Genomic temporal heterogeneity in plasma circulating tumour DNA under first-line treatment among 145 patients. (A) Evidence-based actionable targets in colorectal cancer (CRC) referring to the Oncology Knowledge Base database. The outer ring represents the different levels of evidence for the actionable targets, and the inner part represents the different treatments according to the corresponding targets. (B) Time from baseline plasma sample collection to the last liquid biopsy before progressive disease (PD). (C) Genomic profiling of the most commonly mutated genes and actionable targets in CRC between baseline and post-chemotherapy (postCT) plasma samples.
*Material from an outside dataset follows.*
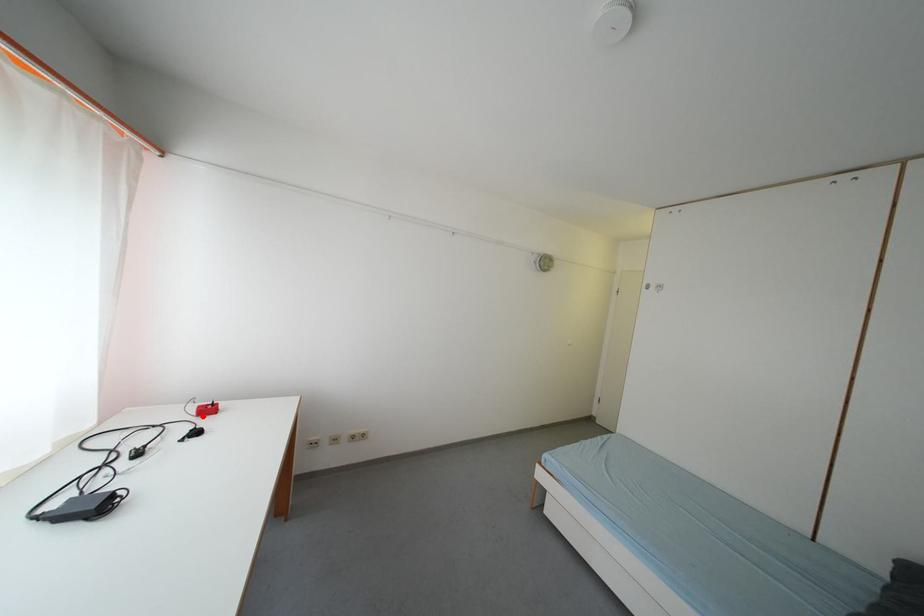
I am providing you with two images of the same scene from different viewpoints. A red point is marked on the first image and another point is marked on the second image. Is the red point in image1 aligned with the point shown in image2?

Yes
The top bar represents the number of mutations a patient carried; the side bar represents the number of patients who carried a certain mutation; and the bottom bar represents patient characteristics, including age, sex, smoking history, tumour location, metastatic site at baseline, best response and first-line chemotherapy regimen. (D) The clearance and acquisition rates of standard-of-care targets and top mutant genes after treatment. (E) The shift of actionable targets for clinical trials after treatment. amp, amplification; BL, baseline; CR, complete response; MSI, microsatellite instability; NE, not evaluable; PR, partial response; SD, stable disease; TMB, tumour mutation burden.

Figure 4

Kaplan-Meier estimates of progression-free survival (PFS) (A) and overall survival (OS) (B) in patients stratified according to different changes in plasma RAS status under first-line treatment Statistical significance was determined by Wald test of the multivariable Cox models. The change in the circulating tumour DNA (ctDNA) fraction of cfDNA, estimated by maximum somatic allele frequency, was included as a variable. mPFS, median progression-free survival; mOS, median overall survival; MUT, mutant; ref, reference; WT, wild-type.

Figure 5

Genomic temporal heterogeneity under a period of first-line regimen after progressive disease among 20 patients. (A) Genomic profiling of the top mutant genes and actionable targets in colorectal cancer between baseline and progressive disease plasma samples. The top bar represents the number of mutations a patient carried; the side bar represents the number of patients who carried a certain mutation; and the bottom bar represents patient characteristics, including age, sex, smoking history, tumour location, metastatic site at baseline, best response and first-line chemotherapy regimen. (B) The prevalence of clearance and acquisition of standard-of-care targets and the top mutant genes after progression. (C) The shift of actionable targets for clinical trials after progression. CR, complete response; PD, progressive disease; PR, partial response; SD, stable disease.